My dc has multiple allergies and carry epipen. My dc went to multiple BD parties, and I think first bd party he went without me was when he was in reception.
He was really aware of his allergies, and knew he shouldn't eat anything. We always provided him with food.

It's really worth it to teach her what she can/cannot have and take control? She will be going to residential trips etc soon?

Wooky8 · 06/11/2021 20:05

Haven't read all the posts but I would have made it clearer on your reply that you would love to attend so your daughter didn't miss out, and you needed to be there for medical reasons. Surely most parents would oblige? Sorry if I've misunderstood.

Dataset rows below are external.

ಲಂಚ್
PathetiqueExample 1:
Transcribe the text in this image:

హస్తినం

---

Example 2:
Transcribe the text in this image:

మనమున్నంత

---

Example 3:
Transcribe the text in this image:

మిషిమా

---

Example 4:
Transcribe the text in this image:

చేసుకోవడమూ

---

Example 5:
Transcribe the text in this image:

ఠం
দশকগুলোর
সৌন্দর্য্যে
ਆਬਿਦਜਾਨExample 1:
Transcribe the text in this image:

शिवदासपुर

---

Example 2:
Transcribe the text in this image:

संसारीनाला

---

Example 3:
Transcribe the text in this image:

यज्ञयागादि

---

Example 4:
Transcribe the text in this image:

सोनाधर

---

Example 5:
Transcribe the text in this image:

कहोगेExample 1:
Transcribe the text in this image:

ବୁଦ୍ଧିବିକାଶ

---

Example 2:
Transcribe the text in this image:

mamakoukla · 06/11/2021 20:19

Milk, egg, tree nuts. We would find out what was being served and try to match as much as possible. Always sent in own food plus cake and epi-pen plus inhaler. DC was raised to know not to accept offered food due to allergies (started teaching this when I realized I had no control on what happened at school). At home parties etc serve as much ‘friendly’ food as possible with suitable substitutes eg pizza. Ask them to wash hands after (friends all know why so just do it. Can’t risk milk protein daubed daubed around the house). As much as possible we made sure DC did not miss out. It’s about living with a condition iyswim

Tomnooktoldmeto · 06/11/2021 21:33

At event parties I used to ask the parents what time food was being served and would drop a McDonald’s off for my DC

Both are Vegetarian coeliacs but quite safe with fries and a milkshake, it stopped the other kids helping themselves to food that had been done for them because they wanted it leaving mine without

Parents were fine as it saved them the problem of feeding our kids

MLMshouldbeillegal · 06/11/2021 21:39

I do not have a child with allergies, but have had several parties where some of the children had allergies. At one of DD's parties one of the girls couldn't have nuts (not even may contain traces of), there was a Muslim girl who couldn't have pork or gelatine, and another child with coeliac disease.

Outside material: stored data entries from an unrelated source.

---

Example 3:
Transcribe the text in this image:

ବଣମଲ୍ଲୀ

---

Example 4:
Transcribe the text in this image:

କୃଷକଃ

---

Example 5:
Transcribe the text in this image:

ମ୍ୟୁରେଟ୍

Yes shopping for the party took forever. Who knew frozen pizzas may contain traces of nuts? But I was determined that all the food should be suitable for all the children, no "special food" for the allergic ones or the ones with other dietary needs. In my experience of DD being asked to attend parties, parents will generally ask up front about allergies. DD's friends were not allergic to the point of needing an epipen, but if a parent had asked to stay because they were worried, I would not have a problem with that.